Native Son, El Capitan


Native Son VI, 5.9 A4+

Notes on the route:
Excellent location and honest hard nailing made this fine route an instand classic. We went from the ground to Tree Ledge and then fixed to the ground. When I jugged up the fixed lines, our top line (also our main lead line) was sawed through by about 1/2 from grating on an edge about 40 feet down from the ledge. From this ledge we fixed the 5.9 pitch to get to the base of the "Coral Sea" pitch. The Coral Sea a fine piece of work with a bunch of hooking, some loose stuff, and then a mile of #1 heads and hooks to the belay. A really bad fall is available if you skate at the crux, and it is a ledge fall so be heads up. The next pitch is a 165' job that will take all sizes and goes pretty fast. We fixed from here back to the Tree Ledge Bivy and then did one big haul all the way to the top station the next day. To do this you will need an extra long haul line (260') or pass a knot. Moving on up the route..... at the 9th belay, while starting to move up the anchor to go out on lead, some of the belay pins fell out. Expando would be the word for this action. This same flake later "closed up" and crushed a TCU flat. Pitch 10 is nice and fairly technical with a clanger fall back into a corner if you blow the heads after the tension traverse. Take a look behind "The Golden Finger Of Fate" and tell me what is holding this 200 ft. high feature to the wall.

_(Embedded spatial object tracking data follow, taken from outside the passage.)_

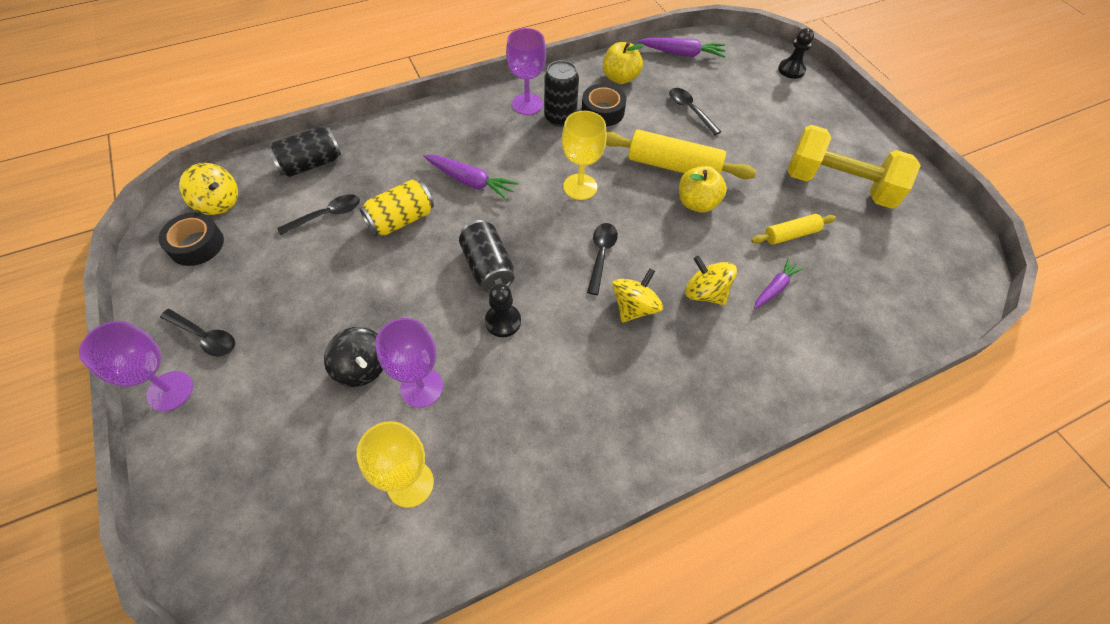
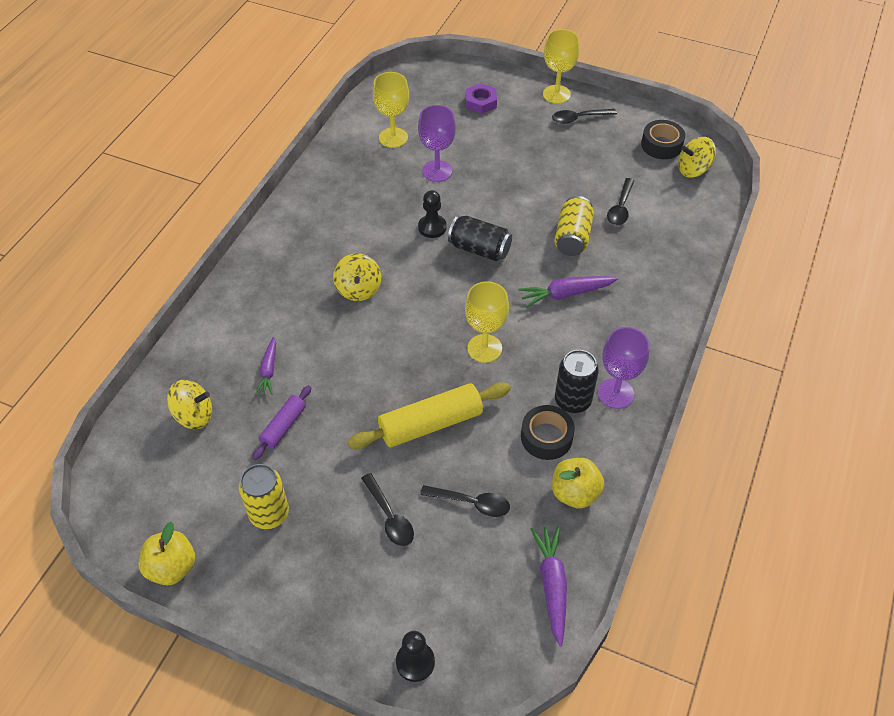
camera: 140 degrees right, 5 degrees down
purple goblet [79,321,193,411] -> yellow goblet [543,29,579,104]
black can [268,127,341,177] -> none
black spinning top [324,327,383,387] -> none
black spoon [587,223,618,295] -> black spoon moved to [361,473,414,546]
purple carrot [638,38,725,58] -> purple carrot turned 120 degrees clockwise [530,526,567,646]
yellow apple [679,166,727,212] -> yellow apple moved to [138,522,195,585]
yellow spinning top [685,256,737,305] -> yellow spinning top moved to [167,380,212,429]
yellow rolling pin [751,214,836,245] -> purple rolling pin [252,385,311,460]
yellow dumbbell [788,125,921,209] -> yellow can [239,464,289,529]
none -> purple nut [466,83,497,114]

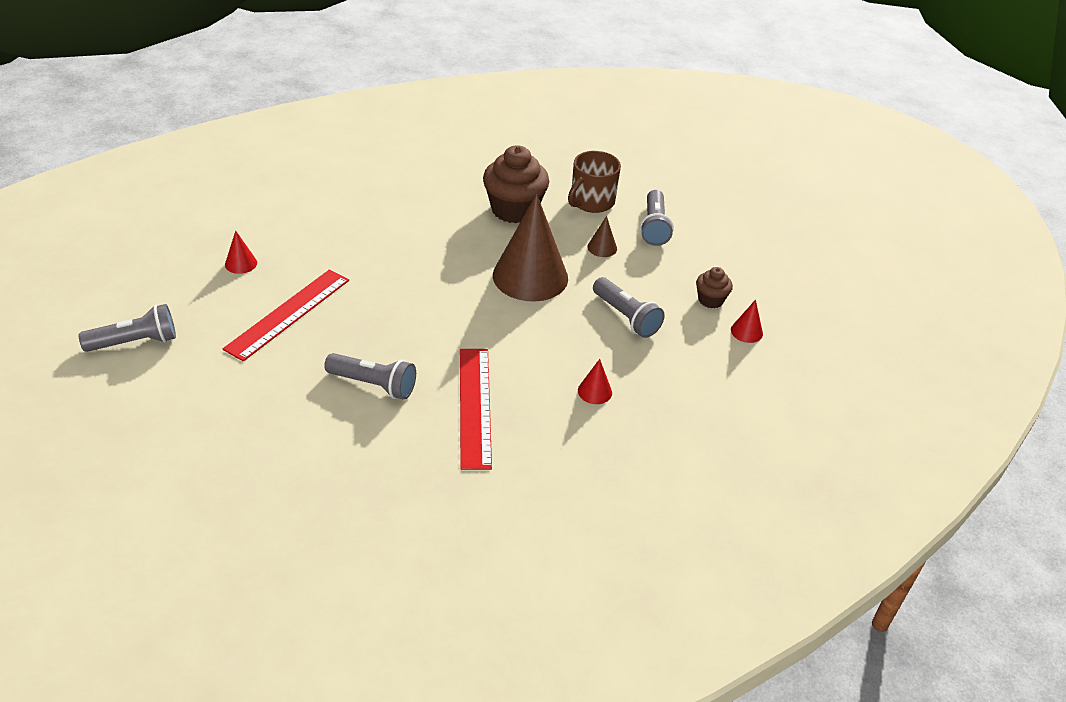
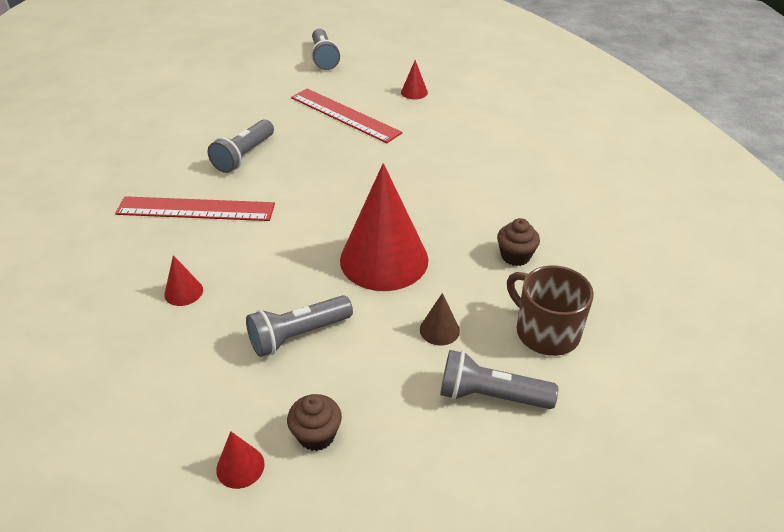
camera: 100 degrees right, 0 degrees up
brown cupcake [483,145,549,223] -> brown cupcake [497,218,540,266], size x0.51
brown cone [493,194,568,302] -> red cone [340,163,428,291]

Pitch 15 is a strenuous dihedral that takes a bunch of heads, but you really got to work for them. It is awkward, and if weather is a factor, it will run with water, which will then freeze up the entire corner, making for a dreary day. Pitch 16 starts out on some blades and then goes to hooks and heads up a groove. This pitch also runs with major water during a storm, as we saw first hand, right before we got plucked from the rim by Mugs Stump and Dan McDevitt. Thanks boys.